[The Daily Star]世界貿易機関の使命は世界貿易を監視することだが、ドナルド・トランプ米大統領の関税攻勢により、世界貿易機関は行き詰まっている。
ジュネーブ高等研究所の国際関係学教授で、貿易政策、法律、WTOの専門家であるセドリック・デュポン氏は、トランプ大統領の動きによって世界貿易機関は注目の的となったものの、行動する力を失ってしまったとAFPに語った。
なぜWTOは弱体化しているのか?
デュポン氏:「世界貿易の予測可能性を保証するというWTOの基本理念は、ドナルド・トランプ氏の態度によって完全に台無しになった。誰もが、貿易交渉にこれほど多くの時間を費やしてきた意味は何なのか疑問に思い始めている。WTOはまさに嵐の目の中にいる。WTOで働く人々は、無力感と少しの落胆を感じているに違いない。」
トランプ大統領は以前にも関税を引き上げましたが、WTOは今より準備ができているのでしょうか?

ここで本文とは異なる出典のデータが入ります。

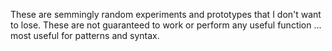 These are semmingly random experiments and prototypes that I don't want to lose.
These are not guaranteed to work or perform any useful function ... 
most useful for patterns and syntax.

デュポン氏:「WTOはここ数年弱体化している。トランプ政権下ではさらに悪化し、上級委員会の判事が不足しているため紛争の法的解決が麻痺した」――上級委員会の判事任命はワシントンによって阻止されている。
「上訴の手段がなくなったため、手続きを最後まで進めることができない。一方、トランプ政権の初期には、この可能性は常にあった。WTOは今やさらに無力になっており、米国が関与する貿易紛争を解決できなくなっている。」
「WTOの強みは、加盟国が貿易報復措置によって軌道に戻ることを容認していたことだ。この枠組みは完全に消滅してしまったようだ。」
米国の関税攻勢は多国間貿易体制を崩壊させるのか?
デュポン氏:「貿易における多国間主義の将来は明らかに疑問視されている。基本的にそれは米国ではなく他の国々にかかっている。他の国々はWTO内でどの程度まで協力し続けるのだろうか?」
「関税のインフレスパイラルはWTOにとって危険かもしれないが、他の国々にとっては、問題はこのように解決されるべきではないことを示す機会でもあるかもしれない。」
「しかし、加盟国が推進力を与えなければ、WTOは動かないだろう。世界保健機関(WHO)や世界銀行、国際通貨基金など多くの国連機関とは異なり、WTO自体には行動の余地がほとんどない。」
関税戦争はWTOにとって新しいものなのか?
デュポン氏:「関税の脅威は常に存在してきた。WTOの目標は、保護主義的な動きが一時的なものにとどまるようにすることだ。各国にルールを遵守させ、WTOの正当性を維持するのが狙いだ。しかし、第2次トランプ政権下でこれが実際に実現するかどうかは不明だ。」
トランプ大統領はWTOから脱退する可能性があるか?
デュポン氏:「WTOは米国にとって費用がかからないので、彼がそうしないだろうと私は賭ける。WTOの全体予算はWHO(2024年で34億ドル)に比べると途方もなく低い(2024年で2億2700万ドル)。
「トランプ氏は、それほどの損失はないと言うかもしれない。それに、ある意味では、ルールから逸脱して自分のやりたいことを何でもできるのだ。」
「WTOは彼を傷つけることはできない。なぜなら上級委員会が麻痺しているからだ。法的に拘束力のあるものは何もない。彼はそれで満足していると思う。」